BEGIN INFORMATION GIVEN

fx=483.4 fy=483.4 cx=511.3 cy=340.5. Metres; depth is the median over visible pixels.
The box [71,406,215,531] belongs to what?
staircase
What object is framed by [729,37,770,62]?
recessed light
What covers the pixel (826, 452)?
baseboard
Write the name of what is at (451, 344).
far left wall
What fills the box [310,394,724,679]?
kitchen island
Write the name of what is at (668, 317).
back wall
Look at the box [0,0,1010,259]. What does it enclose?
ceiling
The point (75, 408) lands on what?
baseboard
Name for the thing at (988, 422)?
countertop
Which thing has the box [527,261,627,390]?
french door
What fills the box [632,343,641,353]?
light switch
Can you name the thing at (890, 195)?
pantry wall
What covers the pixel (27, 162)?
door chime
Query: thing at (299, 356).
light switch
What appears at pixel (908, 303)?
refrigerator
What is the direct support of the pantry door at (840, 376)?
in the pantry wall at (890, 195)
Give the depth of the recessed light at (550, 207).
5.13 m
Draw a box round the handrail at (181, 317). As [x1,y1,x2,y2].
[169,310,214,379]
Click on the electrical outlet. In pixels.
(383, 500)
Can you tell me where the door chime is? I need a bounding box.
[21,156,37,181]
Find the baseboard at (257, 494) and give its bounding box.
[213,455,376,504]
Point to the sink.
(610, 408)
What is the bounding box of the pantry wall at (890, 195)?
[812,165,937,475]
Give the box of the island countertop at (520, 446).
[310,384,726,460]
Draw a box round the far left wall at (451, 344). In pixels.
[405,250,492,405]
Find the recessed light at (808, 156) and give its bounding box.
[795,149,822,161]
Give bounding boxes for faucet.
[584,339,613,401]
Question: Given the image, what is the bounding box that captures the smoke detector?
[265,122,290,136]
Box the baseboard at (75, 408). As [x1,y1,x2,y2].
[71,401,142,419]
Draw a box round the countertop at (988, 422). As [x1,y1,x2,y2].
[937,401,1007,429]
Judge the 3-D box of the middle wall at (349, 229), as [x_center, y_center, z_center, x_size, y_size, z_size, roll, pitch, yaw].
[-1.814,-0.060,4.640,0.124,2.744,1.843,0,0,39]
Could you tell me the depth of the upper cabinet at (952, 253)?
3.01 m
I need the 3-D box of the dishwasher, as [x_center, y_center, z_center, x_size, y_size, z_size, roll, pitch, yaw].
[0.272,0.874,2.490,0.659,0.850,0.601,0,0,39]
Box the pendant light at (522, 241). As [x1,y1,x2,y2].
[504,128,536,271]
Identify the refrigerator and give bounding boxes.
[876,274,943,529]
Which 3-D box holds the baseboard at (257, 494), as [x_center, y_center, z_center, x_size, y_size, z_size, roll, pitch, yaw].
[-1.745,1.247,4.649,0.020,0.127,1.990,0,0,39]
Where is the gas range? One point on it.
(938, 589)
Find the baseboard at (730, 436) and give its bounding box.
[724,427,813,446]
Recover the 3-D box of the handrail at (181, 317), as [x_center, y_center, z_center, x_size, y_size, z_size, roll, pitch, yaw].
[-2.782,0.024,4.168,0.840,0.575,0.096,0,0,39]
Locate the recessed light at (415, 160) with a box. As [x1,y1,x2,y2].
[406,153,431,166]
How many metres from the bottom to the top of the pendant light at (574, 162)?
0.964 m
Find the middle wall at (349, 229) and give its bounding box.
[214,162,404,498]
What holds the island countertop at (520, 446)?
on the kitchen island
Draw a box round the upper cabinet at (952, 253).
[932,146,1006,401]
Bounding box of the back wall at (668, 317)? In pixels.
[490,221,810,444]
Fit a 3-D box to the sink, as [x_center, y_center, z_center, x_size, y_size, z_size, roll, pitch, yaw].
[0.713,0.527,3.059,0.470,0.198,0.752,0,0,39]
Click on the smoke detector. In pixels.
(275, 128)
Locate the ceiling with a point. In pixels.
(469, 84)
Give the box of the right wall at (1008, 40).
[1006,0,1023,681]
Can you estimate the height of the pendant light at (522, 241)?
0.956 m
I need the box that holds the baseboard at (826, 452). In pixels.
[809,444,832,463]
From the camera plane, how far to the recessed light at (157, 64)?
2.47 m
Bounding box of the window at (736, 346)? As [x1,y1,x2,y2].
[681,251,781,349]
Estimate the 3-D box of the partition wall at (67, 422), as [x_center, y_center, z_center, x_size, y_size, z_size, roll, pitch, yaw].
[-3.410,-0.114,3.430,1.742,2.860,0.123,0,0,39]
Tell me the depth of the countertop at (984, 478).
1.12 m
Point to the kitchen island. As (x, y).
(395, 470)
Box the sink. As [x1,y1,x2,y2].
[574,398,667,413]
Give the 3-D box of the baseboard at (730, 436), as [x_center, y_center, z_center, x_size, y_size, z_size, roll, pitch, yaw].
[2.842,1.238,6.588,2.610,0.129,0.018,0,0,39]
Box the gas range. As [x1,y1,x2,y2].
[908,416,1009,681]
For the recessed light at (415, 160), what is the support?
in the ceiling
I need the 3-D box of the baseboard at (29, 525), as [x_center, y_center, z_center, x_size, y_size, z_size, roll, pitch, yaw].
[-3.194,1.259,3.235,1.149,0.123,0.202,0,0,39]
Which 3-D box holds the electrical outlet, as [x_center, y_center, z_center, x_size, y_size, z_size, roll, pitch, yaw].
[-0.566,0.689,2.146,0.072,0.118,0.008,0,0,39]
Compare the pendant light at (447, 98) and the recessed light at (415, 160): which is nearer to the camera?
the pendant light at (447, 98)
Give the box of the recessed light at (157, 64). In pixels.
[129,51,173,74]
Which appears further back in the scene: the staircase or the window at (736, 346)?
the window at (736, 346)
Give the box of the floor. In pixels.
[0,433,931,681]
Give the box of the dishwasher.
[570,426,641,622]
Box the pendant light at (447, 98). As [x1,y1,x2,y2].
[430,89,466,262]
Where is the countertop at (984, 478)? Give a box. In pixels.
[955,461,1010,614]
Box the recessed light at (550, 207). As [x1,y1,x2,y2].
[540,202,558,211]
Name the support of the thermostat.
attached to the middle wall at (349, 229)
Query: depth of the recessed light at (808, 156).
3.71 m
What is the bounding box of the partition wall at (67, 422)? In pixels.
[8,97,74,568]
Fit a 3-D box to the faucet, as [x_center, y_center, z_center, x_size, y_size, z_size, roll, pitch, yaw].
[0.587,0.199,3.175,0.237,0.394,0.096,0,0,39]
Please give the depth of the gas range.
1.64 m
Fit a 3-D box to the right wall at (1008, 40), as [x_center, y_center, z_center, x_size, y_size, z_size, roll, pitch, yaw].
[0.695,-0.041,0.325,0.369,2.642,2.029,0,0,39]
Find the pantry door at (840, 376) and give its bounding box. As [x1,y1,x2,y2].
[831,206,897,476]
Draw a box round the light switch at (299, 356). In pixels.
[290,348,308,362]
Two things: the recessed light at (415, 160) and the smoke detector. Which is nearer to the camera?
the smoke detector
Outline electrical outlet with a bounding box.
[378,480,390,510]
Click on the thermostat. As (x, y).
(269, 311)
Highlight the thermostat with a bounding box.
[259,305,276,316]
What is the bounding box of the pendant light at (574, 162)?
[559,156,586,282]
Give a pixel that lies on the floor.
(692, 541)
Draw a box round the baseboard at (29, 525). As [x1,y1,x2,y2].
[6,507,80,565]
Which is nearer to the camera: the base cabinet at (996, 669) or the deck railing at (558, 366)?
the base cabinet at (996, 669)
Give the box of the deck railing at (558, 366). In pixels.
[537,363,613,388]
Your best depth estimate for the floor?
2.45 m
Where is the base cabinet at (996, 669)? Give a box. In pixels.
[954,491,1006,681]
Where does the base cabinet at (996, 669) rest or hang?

END INFORMATION GIVEN

ACTIVITY: Please give the data again in full, exactly as written.

EXPECTED ANSWER:
fx=483.4 fy=483.4 cx=511.3 cy=340.5. Metres; depth is the median over visible pixels.
The box [71,406,215,531] belongs to what?
staircase
What object is framed by [729,37,770,62]?
recessed light
What covers the pixel (826, 452)?
baseboard
Write the name of what is at (451, 344).
far left wall
What fills the box [310,394,724,679]?
kitchen island
Write the name of what is at (668, 317).
back wall
Look at the box [0,0,1010,259]. What does it enclose?
ceiling
The point (75, 408) lands on what?
baseboard
Name for the thing at (988, 422)?
countertop
Which thing has the box [527,261,627,390]?
french door
What fills the box [632,343,641,353]?
light switch
Can you name the thing at (890, 195)?
pantry wall
What covers the pixel (27, 162)?
door chime
Query: thing at (299, 356).
light switch
What appears at pixel (908, 303)?
refrigerator
What is the direct support of the pantry door at (840, 376)?
in the pantry wall at (890, 195)
Give the depth of the recessed light at (550, 207).
5.13 m
Draw a box round the handrail at (181, 317). As [x1,y1,x2,y2].
[169,310,214,379]
Click on the electrical outlet. In pixels.
(383, 500)
Can you tell me where the door chime is? I need a bounding box.
[21,156,37,181]
Find the baseboard at (257, 494) and give its bounding box.
[213,455,376,504]
Point to the sink.
(610, 408)
What is the bounding box of the pantry wall at (890, 195)?
[812,165,937,475]
Give the box of the island countertop at (520, 446).
[310,384,726,460]
Draw a box round the far left wall at (451, 344). In pixels.
[405,250,492,405]
Find the recessed light at (808, 156) and give its bounding box.
[795,149,822,161]
Give bounding boxes for faucet.
[584,339,613,401]
Question: Given the image, what is the bounding box that captures the smoke detector?
[265,122,290,136]
Box the baseboard at (75, 408). As [x1,y1,x2,y2].
[71,401,142,419]
Draw a box round the countertop at (988, 422). As [x1,y1,x2,y2].
[937,401,1007,429]
Judge the 3-D box of the middle wall at (349, 229), as [x_center, y_center, z_center, x_size, y_size, z_size, roll, pitch, yaw].
[-1.814,-0.060,4.640,0.124,2.744,1.843,0,0,39]
Could you tell me the depth of the upper cabinet at (952, 253)?
3.01 m
I need the 3-D box of the dishwasher, as [x_center, y_center, z_center, x_size, y_size, z_size, roll, pitch, yaw].
[0.272,0.874,2.490,0.659,0.850,0.601,0,0,39]
Box the pendant light at (522, 241). As [x1,y1,x2,y2].
[504,128,536,271]
Identify the refrigerator and give bounding boxes.
[876,274,943,529]
Which 3-D box holds the baseboard at (257, 494), as [x_center, y_center, z_center, x_size, y_size, z_size, roll, pitch, yaw].
[-1.745,1.247,4.649,0.020,0.127,1.990,0,0,39]
Where is the gas range? One point on it.
(938, 589)
Find the baseboard at (730, 436) and give its bounding box.
[724,427,813,446]
Recover the 3-D box of the handrail at (181, 317), as [x_center, y_center, z_center, x_size, y_size, z_size, roll, pitch, yaw].
[-2.782,0.024,4.168,0.840,0.575,0.096,0,0,39]
Locate the recessed light at (415, 160) with a box. As [x1,y1,x2,y2].
[406,153,431,166]
How many metres from the bottom to the top of the pendant light at (574, 162)?
0.964 m
Find the middle wall at (349, 229) and give its bounding box.
[214,162,404,498]
What holds the island countertop at (520, 446)?
on the kitchen island
Draw a box round the upper cabinet at (952, 253).
[932,146,1006,401]
Bounding box of the back wall at (668, 317)? In pixels.
[490,221,810,444]
Fit a 3-D box to the sink, as [x_center, y_center, z_center, x_size, y_size, z_size, roll, pitch, yaw].
[0.713,0.527,3.059,0.470,0.198,0.752,0,0,39]
Click on the smoke detector. In pixels.
(275, 128)
Locate the ceiling with a point. In pixels.
(469, 84)
Give the box of the right wall at (1008, 40).
[1006,0,1023,681]
Can you estimate the height of the pendant light at (522, 241)?
0.956 m
I need the box that holds the baseboard at (826, 452). In pixels.
[809,444,832,463]
From the camera plane, how far to the recessed light at (157, 64)?
2.47 m
Bounding box of the window at (736, 346)? As [x1,y1,x2,y2].
[681,251,781,349]
Estimate the 3-D box of the partition wall at (67, 422), as [x_center, y_center, z_center, x_size, y_size, z_size, roll, pitch, yaw].
[-3.410,-0.114,3.430,1.742,2.860,0.123,0,0,39]
Tell me the depth of the countertop at (984, 478).
1.12 m
Point to the kitchen island. As (x, y).
(395, 470)
Box the sink. As [x1,y1,x2,y2].
[574,398,667,413]
Give the 3-D box of the baseboard at (730, 436), as [x_center, y_center, z_center, x_size, y_size, z_size, roll, pitch, yaw].
[2.842,1.238,6.588,2.610,0.129,0.018,0,0,39]
Box the gas range. As [x1,y1,x2,y2].
[908,416,1009,681]
For the recessed light at (415, 160), what is the support?
in the ceiling
I need the 3-D box of the baseboard at (29, 525), as [x_center, y_center, z_center, x_size, y_size, z_size, roll, pitch, yaw].
[-3.194,1.259,3.235,1.149,0.123,0.202,0,0,39]
Which 3-D box holds the electrical outlet, as [x_center, y_center, z_center, x_size, y_size, z_size, roll, pitch, yaw].
[-0.566,0.689,2.146,0.072,0.118,0.008,0,0,39]
Compare the pendant light at (447, 98) and the recessed light at (415, 160): which is nearer to the camera?
the pendant light at (447, 98)
Give the box of the recessed light at (157, 64). In pixels.
[129,51,173,74]
Which appears further back in the scene: the staircase or the window at (736, 346)?
the window at (736, 346)
Give the box of the floor. In pixels.
[0,433,931,681]
Give the box of the dishwasher.
[570,426,641,622]
Box the pendant light at (447, 98). As [x1,y1,x2,y2].
[430,89,466,262]
Where is the countertop at (984, 478)? Give a box. In pixels.
[955,461,1010,614]
Box the recessed light at (550, 207). As [x1,y1,x2,y2].
[540,202,558,211]
Name the support of the thermostat.
attached to the middle wall at (349, 229)
Query: depth of the recessed light at (808, 156).
3.71 m
What is the bounding box of the partition wall at (67, 422)? In pixels.
[8,97,74,568]
Fit a 3-D box to the faucet, as [x_center, y_center, z_center, x_size, y_size, z_size, roll, pitch, yaw].
[0.587,0.199,3.175,0.237,0.394,0.096,0,0,39]
Please give the depth of the gas range.
1.64 m
Fit a 3-D box to the right wall at (1008, 40), as [x_center, y_center, z_center, x_size, y_size, z_size, roll, pitch, yaw].
[0.695,-0.041,0.325,0.369,2.642,2.029,0,0,39]
Find the pantry door at (840, 376) and give its bounding box. As [x1,y1,x2,y2].
[831,206,897,476]
Draw a box round the light switch at (299, 356). In pixels.
[290,348,308,362]
Two things: the recessed light at (415, 160) and the smoke detector. Which is nearer to the camera?
the smoke detector
Outline electrical outlet with a bounding box.
[378,480,390,510]
Click on the thermostat. As (x, y).
(269, 311)
Highlight the thermostat with a bounding box.
[259,305,276,316]
What is the bounding box of the pendant light at (574, 162)?
[559,156,586,282]
Give a pixel that lies on the floor.
(692, 541)
Draw a box round the baseboard at (29, 525). As [x1,y1,x2,y2].
[6,507,80,565]
Which is nearer to the camera: the base cabinet at (996, 669) or the deck railing at (558, 366)?
the base cabinet at (996, 669)
Give the box of the deck railing at (558, 366). In pixels.
[537,363,613,388]
Your best depth estimate for the floor?
2.45 m
Where is the base cabinet at (996, 669)? Give a box. In pixels.
[954,491,1006,681]
Where does the base cabinet at (996, 669) rest or hang?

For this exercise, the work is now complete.